[Transcribed page contents]
************
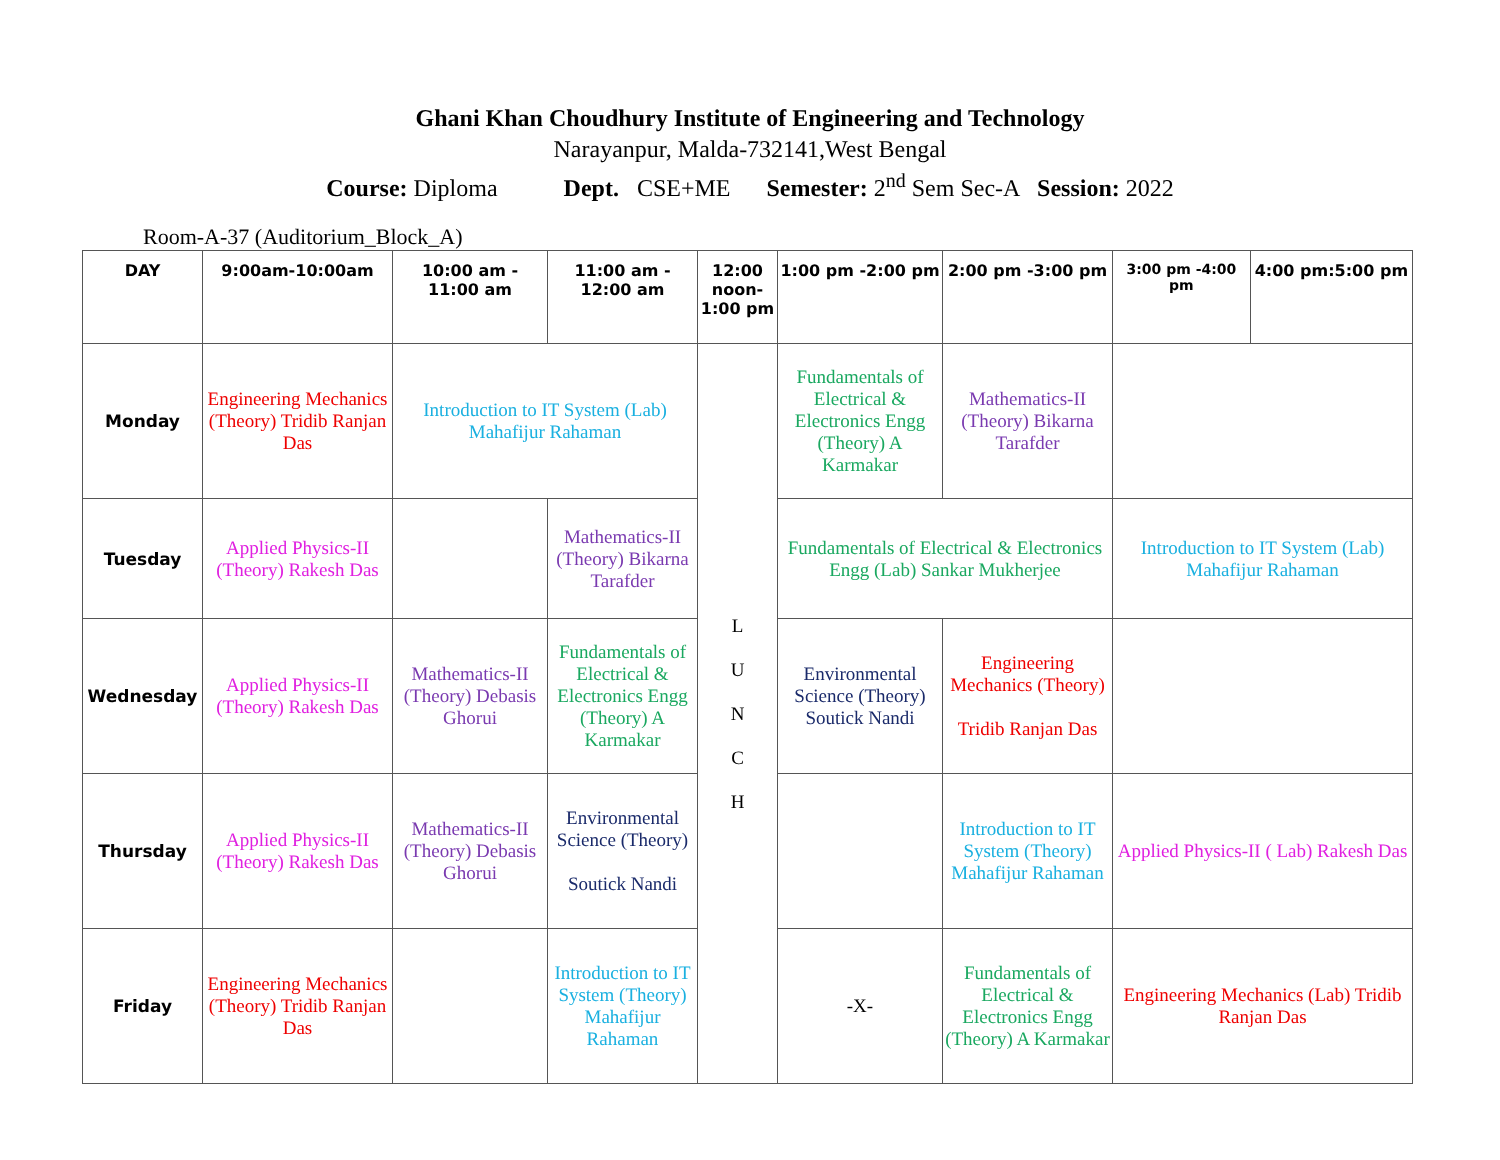Ghani Khan Choudhury Institute of Engineering and Technology
Narayanpur, Malda-732141,West Bengal
Course: Diploma Dept. CSE+ME Semester: 2<sup>nd</sup> Sem Sec-A Session: 2022
Room-A-37 (Auditorium_Block_A)
| DAY | 9:00am-10:00am | 10:00 am - 11:00 am | 11:00 am - 12:00 am | 12:00 noon- 1:00 pm | 1:00 pm -2:00 pm | 2:00 pm -3:00 pm | 3:00 pm -4:00 pm | 4:00 pm:5:00 pm |
| --- | --- | --- | --- | --- | --- | --- | --- | --- |
| Monday | Engineering Mechanics (Theory) Tridib Ranjan Das | Introduction to IT System (Lab) Mahafijur Rahaman | | L U N C H | Fundamentals of Electrical & Electronics Engg (Theory) A Karmakar | Mathematics-II (Theory) Bikarna Tarafder | | |
| Tuesday | Applied Physics-II (Theory) Rakesh Das | | Mathematics-II (Theory) Bikarna Tarafder | | Fundamentals of Electrical & Electronics Engg (Lab) Sankar Mukherjee | | Introduction to IT System (Lab) Mahafijur Rahaman | |
| Wednesday | Applied Physics-II (Theory) Rakesh Das | Mathematics-II (Theory) Debasis Ghorui | Fundamentals of Electrical & Electronics Engg (Theory) A Karmakar | | Environmental Science (Theory) Soutick Nandi | Engineering Mechanics (Theory) Tridib Ranjan Das | | |
| Thursday | Applied Physics-II (Theory) Rakesh Das | Mathematics-II (Theory) Debasis Ghorui | Environmental Science (Theory) Soutick Nandi | | | Introduction to IT System (Theory) Mahafijur Rahaman | Applied Physics-II ( Lab) Rakesh Das | |
| Friday | Engineering Mechanics (Theory) Tridib Ranjan Das | | Introduction to IT System (Theory) Mahafijur Rahaman | | -X- | Fundamentals of Electrical & Electronics Engg (Theory) A Karmakar | Engineering Mechanics (Lab) Tridib Ranjan Das | |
************
Set down every entry above exactly as written. Leave out all pictures.

● **RESPONSE TO THIS TASK**
Ghani Khan Choudhury Institute of Engineering and Technology
Narayanpur, Malda-732141,West Bengal
Course: Diploma Dept. CSE+ME Semester: 2<sup>nd</sup> Sem Sec-A Session: 2022
Room-A-37 (Auditorium_Block_A)
| DAY | 9:00am-10:00am | 10:00 am - 11:00 am | 11:00 am - 12:00 am | 12:00 noon- 1:00 pm | 1:00 pm -2:00 pm | 2:00 pm -3:00 pm | 3:00 pm -4:00 pm | 4:00 pm:5:00 pm |
| --- | --- | --- | --- | --- | --- | --- | --- | --- |
| Monday | Engineering Mechanics (Theory) Tridib Ranjan Das | Introduction to IT System (Lab) Mahafijur Rahaman | | L U N C H | Fundamentals of Electrical & Electronics Engg (Theory) A Karmakar | Mathematics-II (Theory) Bikarna Tarafder | | |
| Tuesday | Applied Physics-II (Theory) Rakesh Das | | Mathematics-II (Theory) Bikarna Tarafder | | Fundamentals of Electrical & Electronics Engg (Lab) Sankar Mukherjee | | Introduction to IT System (Lab) Mahafijur Rahaman | |
| Wednesday | Applied Physics-II (Theory) Rakesh Das | Mathematics-II (Theory) Debasis Ghorui | Fundamentals of Electrical & Electronics Engg (Theory) A Karmakar | | Environmental Science (Theory) Soutick Nandi | Engineering Mechanics (Theory) Tridib Ranjan Das | | |
| Thursday | Applied Physics-II (Theory) Rakesh Das | Mathematics-II (Theory) Debasis Ghorui | Environmental Science (Theory) Soutick Nandi | | | Introduction to IT System (Theory) Mahafijur Rahaman | Applied Physics-II ( Lab) Rakesh Das | |
| Friday | Engineering Mechanics (Theory) Tridib Ranjan Das | | Introduction to IT System (Theory) Mahafijur Rahaman | | -X- | Fundamentals of Electrical & Electronics Engg (Theory) A Karmakar | Engineering Mechanics (Lab) Tridib Ranjan Das | |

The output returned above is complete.